* _What you are asked to do_:
Go through the material and copy each line in which the word "בנוסף" shows up.

* _Exercise input_:
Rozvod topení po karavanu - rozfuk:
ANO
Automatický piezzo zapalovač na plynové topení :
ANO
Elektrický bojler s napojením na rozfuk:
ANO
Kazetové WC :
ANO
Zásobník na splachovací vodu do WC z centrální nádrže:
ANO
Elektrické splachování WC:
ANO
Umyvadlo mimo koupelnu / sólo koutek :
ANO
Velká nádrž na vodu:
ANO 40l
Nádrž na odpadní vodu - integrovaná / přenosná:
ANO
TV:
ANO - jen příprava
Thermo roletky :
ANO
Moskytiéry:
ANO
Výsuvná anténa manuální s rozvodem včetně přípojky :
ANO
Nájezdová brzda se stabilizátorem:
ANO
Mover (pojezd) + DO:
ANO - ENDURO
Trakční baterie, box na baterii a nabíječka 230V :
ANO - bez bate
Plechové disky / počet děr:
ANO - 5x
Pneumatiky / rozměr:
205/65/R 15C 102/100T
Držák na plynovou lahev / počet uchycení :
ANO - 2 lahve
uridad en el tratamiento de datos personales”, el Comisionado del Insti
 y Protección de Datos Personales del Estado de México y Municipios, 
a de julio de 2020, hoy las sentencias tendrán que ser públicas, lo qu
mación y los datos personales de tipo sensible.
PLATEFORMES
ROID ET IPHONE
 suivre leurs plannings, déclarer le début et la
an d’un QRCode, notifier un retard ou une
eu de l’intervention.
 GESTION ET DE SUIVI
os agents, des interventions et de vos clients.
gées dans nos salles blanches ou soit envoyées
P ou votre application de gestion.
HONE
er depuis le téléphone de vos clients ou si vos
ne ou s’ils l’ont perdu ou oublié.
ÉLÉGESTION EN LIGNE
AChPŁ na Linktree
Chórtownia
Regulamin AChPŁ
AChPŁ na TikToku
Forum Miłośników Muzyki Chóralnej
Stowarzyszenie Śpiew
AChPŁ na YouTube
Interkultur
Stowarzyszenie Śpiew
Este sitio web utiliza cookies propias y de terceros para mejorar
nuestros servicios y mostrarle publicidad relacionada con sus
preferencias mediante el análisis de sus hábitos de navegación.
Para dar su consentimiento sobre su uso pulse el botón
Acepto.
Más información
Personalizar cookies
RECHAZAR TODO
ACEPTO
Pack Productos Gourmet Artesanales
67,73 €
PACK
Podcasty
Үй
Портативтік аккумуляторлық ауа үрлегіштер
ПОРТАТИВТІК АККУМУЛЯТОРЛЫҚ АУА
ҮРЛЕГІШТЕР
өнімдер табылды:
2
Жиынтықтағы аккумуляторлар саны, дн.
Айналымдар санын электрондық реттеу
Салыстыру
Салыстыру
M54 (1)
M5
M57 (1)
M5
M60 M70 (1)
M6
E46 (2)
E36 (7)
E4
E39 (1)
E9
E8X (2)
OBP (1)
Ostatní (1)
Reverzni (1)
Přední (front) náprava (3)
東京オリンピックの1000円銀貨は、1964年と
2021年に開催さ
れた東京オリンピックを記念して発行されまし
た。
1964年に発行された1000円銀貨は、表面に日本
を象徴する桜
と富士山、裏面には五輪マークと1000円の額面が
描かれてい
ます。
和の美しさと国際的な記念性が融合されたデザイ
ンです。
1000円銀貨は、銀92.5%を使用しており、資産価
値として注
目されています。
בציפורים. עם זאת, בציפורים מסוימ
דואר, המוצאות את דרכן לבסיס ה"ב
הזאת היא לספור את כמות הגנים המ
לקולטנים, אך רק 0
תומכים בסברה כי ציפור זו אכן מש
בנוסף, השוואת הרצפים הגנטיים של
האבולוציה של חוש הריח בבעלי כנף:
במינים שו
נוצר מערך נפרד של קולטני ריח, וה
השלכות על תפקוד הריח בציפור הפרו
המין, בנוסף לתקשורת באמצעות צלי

* _Solution to the exercise_:
בנוסף, השוואת הרצפים הגנטיים של
המין, בנוסף לתקשורת באמצעות צלי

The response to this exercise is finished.